## Given data
+ + + +
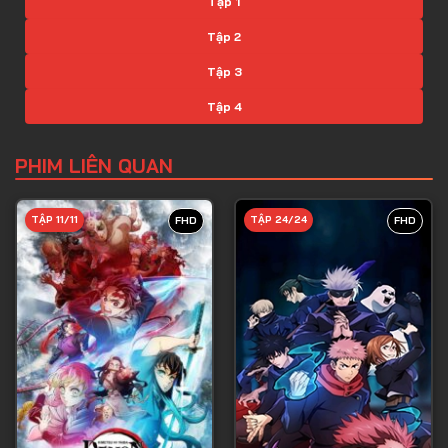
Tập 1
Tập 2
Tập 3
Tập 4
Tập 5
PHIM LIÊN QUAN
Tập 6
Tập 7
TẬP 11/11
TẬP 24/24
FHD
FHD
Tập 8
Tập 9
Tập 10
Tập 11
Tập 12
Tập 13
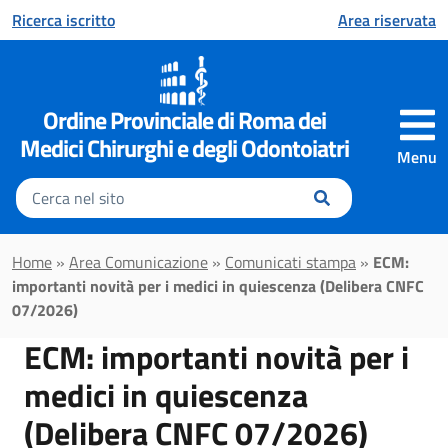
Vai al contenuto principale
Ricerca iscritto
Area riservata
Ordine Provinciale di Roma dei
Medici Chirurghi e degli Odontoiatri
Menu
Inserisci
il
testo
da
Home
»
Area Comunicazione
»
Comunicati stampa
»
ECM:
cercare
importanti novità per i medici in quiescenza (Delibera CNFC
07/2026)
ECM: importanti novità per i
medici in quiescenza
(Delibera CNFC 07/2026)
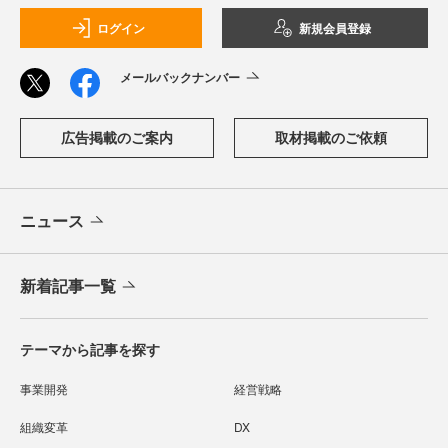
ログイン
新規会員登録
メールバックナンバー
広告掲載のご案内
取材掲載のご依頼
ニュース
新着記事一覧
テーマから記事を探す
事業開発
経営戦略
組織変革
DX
+ + + +
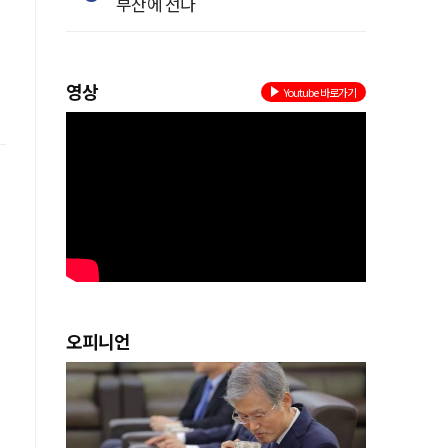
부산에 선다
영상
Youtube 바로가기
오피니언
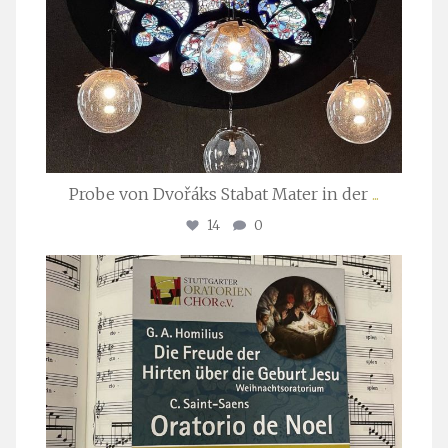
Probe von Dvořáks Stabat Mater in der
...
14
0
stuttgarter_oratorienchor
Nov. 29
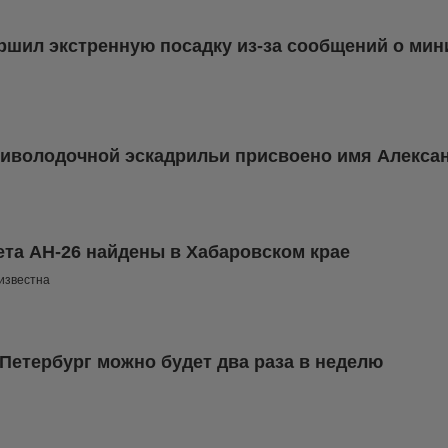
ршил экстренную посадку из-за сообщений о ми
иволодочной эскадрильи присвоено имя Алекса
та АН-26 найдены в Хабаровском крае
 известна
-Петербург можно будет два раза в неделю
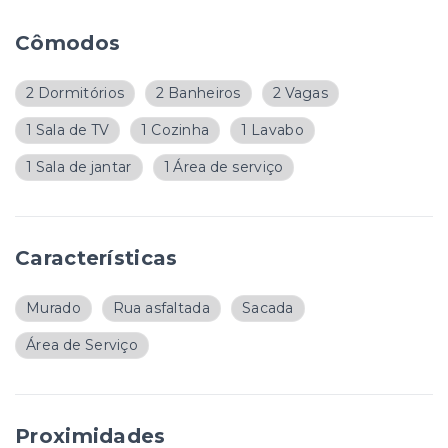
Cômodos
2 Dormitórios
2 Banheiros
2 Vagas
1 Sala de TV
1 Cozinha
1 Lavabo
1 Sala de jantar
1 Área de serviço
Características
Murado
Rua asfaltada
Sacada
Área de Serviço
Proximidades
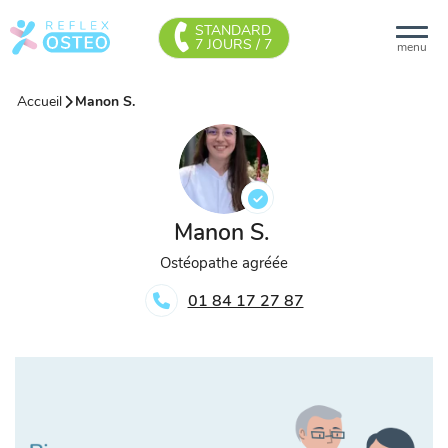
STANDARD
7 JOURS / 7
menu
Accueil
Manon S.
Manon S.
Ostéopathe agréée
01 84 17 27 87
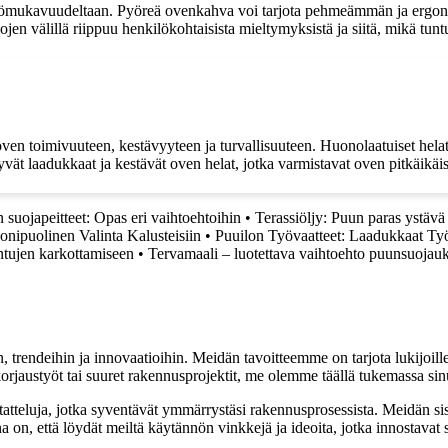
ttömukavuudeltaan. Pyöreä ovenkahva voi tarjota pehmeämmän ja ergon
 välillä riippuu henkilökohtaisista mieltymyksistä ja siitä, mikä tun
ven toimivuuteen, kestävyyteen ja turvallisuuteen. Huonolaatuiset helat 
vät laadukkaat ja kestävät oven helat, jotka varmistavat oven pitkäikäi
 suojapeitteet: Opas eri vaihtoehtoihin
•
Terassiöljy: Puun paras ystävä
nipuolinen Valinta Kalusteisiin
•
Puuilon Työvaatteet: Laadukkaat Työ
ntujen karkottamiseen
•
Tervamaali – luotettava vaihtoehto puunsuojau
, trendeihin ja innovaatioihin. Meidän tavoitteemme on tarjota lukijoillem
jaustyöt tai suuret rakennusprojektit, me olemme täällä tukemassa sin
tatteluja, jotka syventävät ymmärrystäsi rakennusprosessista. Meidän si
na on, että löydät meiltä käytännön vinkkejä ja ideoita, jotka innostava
+ + + +
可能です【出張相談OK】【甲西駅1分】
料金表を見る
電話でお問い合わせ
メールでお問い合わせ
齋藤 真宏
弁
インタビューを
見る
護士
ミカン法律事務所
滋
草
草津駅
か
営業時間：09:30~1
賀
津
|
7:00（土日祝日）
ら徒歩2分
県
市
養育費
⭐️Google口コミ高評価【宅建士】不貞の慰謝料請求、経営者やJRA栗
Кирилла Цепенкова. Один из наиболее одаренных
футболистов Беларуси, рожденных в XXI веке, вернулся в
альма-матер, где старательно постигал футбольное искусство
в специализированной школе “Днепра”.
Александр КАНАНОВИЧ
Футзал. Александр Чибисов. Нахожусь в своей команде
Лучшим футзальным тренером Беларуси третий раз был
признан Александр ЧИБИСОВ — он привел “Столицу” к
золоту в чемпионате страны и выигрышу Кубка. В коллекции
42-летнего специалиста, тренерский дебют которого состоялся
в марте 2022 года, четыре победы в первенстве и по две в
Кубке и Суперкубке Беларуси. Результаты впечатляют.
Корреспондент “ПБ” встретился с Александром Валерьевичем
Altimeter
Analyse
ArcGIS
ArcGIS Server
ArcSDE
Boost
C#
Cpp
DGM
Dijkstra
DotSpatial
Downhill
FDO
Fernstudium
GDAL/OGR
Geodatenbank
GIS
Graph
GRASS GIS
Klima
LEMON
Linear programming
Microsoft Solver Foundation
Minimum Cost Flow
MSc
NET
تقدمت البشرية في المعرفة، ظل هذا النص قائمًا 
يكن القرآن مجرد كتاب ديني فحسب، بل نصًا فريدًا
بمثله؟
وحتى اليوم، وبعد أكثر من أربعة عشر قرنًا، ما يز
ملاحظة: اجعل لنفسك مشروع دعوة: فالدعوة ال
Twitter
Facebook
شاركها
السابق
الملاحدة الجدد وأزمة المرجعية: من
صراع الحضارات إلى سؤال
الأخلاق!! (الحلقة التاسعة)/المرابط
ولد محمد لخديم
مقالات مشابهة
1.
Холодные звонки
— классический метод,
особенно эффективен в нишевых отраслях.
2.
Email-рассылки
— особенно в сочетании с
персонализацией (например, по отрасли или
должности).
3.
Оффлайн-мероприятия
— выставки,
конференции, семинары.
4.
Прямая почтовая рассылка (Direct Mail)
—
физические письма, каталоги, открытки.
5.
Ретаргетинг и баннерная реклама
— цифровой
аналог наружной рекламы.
+ + + +
Locate every line in the entries above that contains the string "Delibera" and copy each of those lines.

## Expected output
importanti novità per i medici in quiescenza (Delibera CNFC
(Delibera CNFC 07/2026)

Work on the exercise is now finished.